TASK ITEM
What you produce should match the records below precisely, except that images are removed.

[Difference listings]

--- START ---

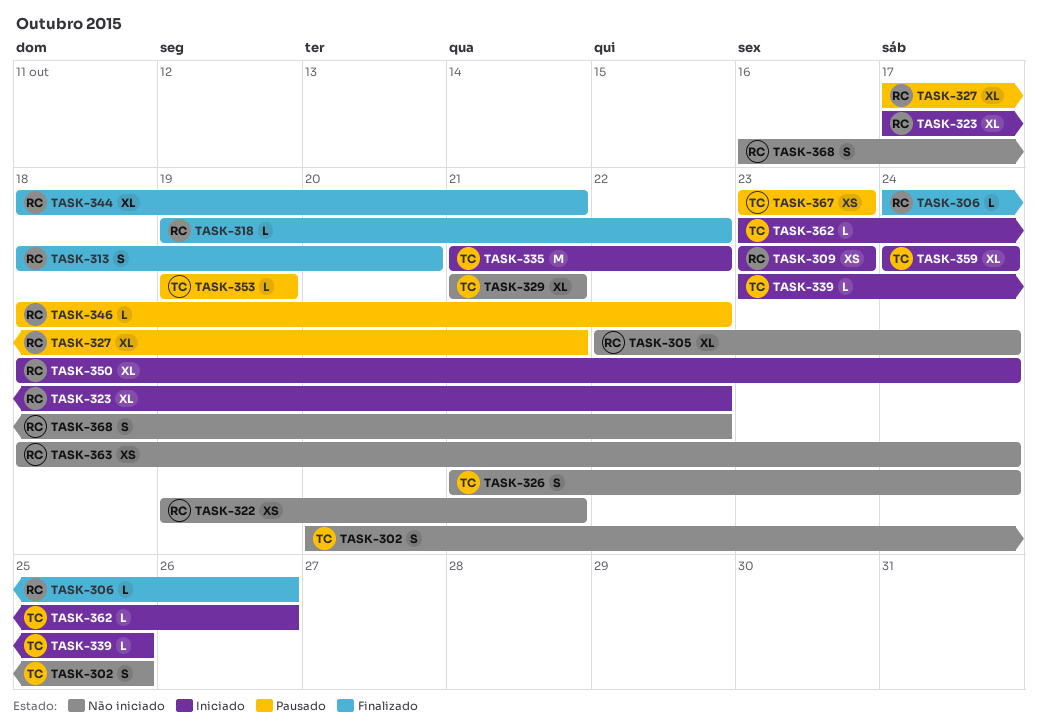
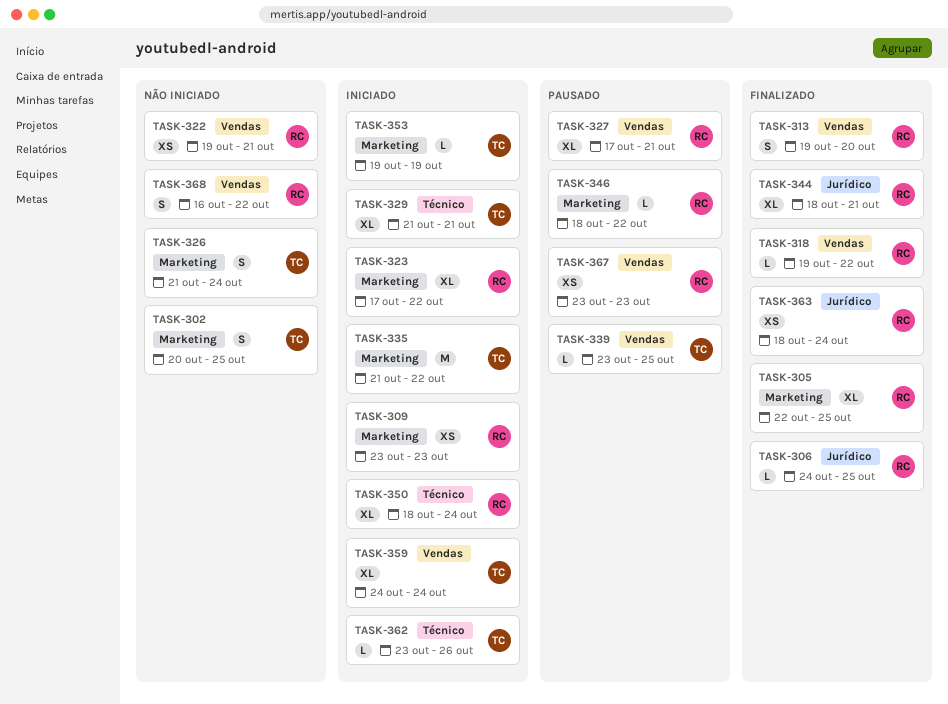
TASK-305, status: Não iniciado -> Finalizado
TASK-305, due: Oct 24 -> Oct 25
TASK-306, due: Oct 26 -> Oct 25
TASK-313, start: Oct 18 -> Oct 19
TASK-329, status: Não iniciado -> Iniciado
TASK-339, status: Iniciado -> Pausado
TASK-353, status: Pausado -> Iniciado
TASK-363, status: Não iniciado -> Finalizado
TASK-367, owner: TC -> RC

--- END ---

WRITTEN ANSWER
TASK-305, status: Não iniciado -> Finalizado
TASK-305, due: Oct 24 -> Oct 25
TASK-306, due: Oct 26 -> Oct 25
TASK-313, start: Oct 18 -> Oct 19
TASK-329, status: Não iniciado -> Iniciado
TASK-339, status: Iniciado -> Pausado
TASK-353, status: Pausado -> Iniciado
TASK-363, status: Não iniciado -> Finalizado
TASK-367, owner: TC -> RC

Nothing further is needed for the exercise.